4:31 pm Nov. 18, 20112
Before Texas Governor Rick Perry received an award at the Federal Law Enforcement Foundation luncheon this afternoon, the Police Pipe and Drums of Bergen County marched to the front of the Waldorf Astoria ballroom and played "Amazing Grace."
It didn't exactly rile up the crowd for Perry, whose campaign has been on life support after a series of painful debate performances. Most of the award recipients got full standing ovations. Perry's ovation was partial, and a little perfunctory.
Introducing him at the podium was John Catsimatidis, a Foundation board member and a generous Republican donor, who gave the $2,500 maximum to Perry's campaign in late September, when the candidate made a highly public swing through New York, casting himself as a more compelling, more combative alternative to Mitt Romney.
That was then, of course; now Perry is mired at the back of the polls and Catsimatidis, like most of the Republican establishment, has migrated to Romney.

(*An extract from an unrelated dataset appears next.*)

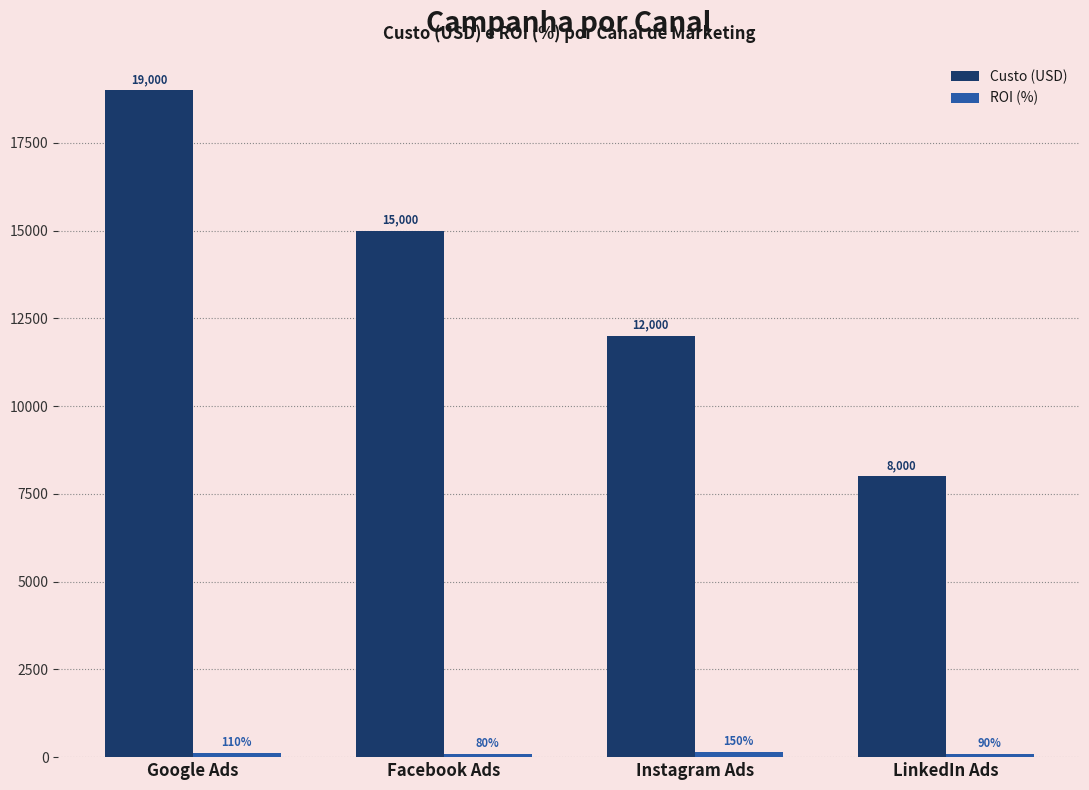

Count the number of categories in the chart.

4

Still, Catsimatidis did his best to tout Perry, who was receiving the State Service Award.
"The governor brags about stealing jobs from California—well, there's good reason to go to Texas," Catsimatidis said.
He cited the lack of a personal income tax and "no corporate taxes," with each one getting a separate round of applause, and mentioned the "Loser Pays" tort-reform bill that passed earlier this year.
Perry's campaign has been criticized for being too parochial and inaccessibly Texan, and, in the event's thick program, which featured biographies and salutory letters from a few dozen elected officials, Perry's entry was the only one without a formal letter. In its place, somewhat jarringly, was a brief history of the Alamo beneath a Texas flag and the headline "Remember the Alamo!"
Perry's speech was a little more national in scope, and it started with what seemed to be a reference to Occupy Wall Street and its ilk.
"We find ourselves in very troubling times, with civil unrest, misplaced anger, disrespect for the law," he said. "The vast majority of decent law abiding American citizens know well that we are free because you are brave, and we are truly thankful for your service."
After that, Perry tried to reach back for the fastball.
"I told John, I said, 'John you don't mind if I get back here and peel back the skin a little bit, do you?' He said, 'Let 'er rip.' So grab a hold," Perry told the crowd.
He went on to criticize President Obama on "our porous and unsecure border with Mexico," and the "ill-conceived operation known as Fast and Furious," but he stopped somewhere just short of calling for the resignation of Attorney General Eric Holder.
"Federal law enforcement officials deserve an attorney general who displays the same courage and sense of responsibility for which they serve," he said.
(A spokesman for Perry did not immediately return an email asking whether Perry is calling for Holder's resignation, as some other candidates have done.)
Perry also mentioned his plan for reforming all three branches of government, unveiled earlier this week, and he tried to reclaim the mantel of the outspoken non-establishment G.O.P. candidate willing to speak truth to power.
"There are some who want to tinker around the edges," he said. "There are some who want the current system, the status quo to stay in place. There are those who believe as I do that Washington is broken and tinkering isn't going to fix it. I believe that Washington does not need just a new coat of paint, it needs a complete overhaul."
The press who attended all fit around one table, with a few empty seats, and no one raced for the exits when Perry slipped away off-stage, before the fried lunch was served.
As far as anyone at the event knew, Perry did not have any fund-raisers scheduled, a rarity for presidential candidates when they're in New York City.
But at least one donor liked what he heard. After a few weeks of characterizing Perry as "not ready for prime time," Catsimatidis told the Times Union that he'd like to see a Romney-Perry ticket.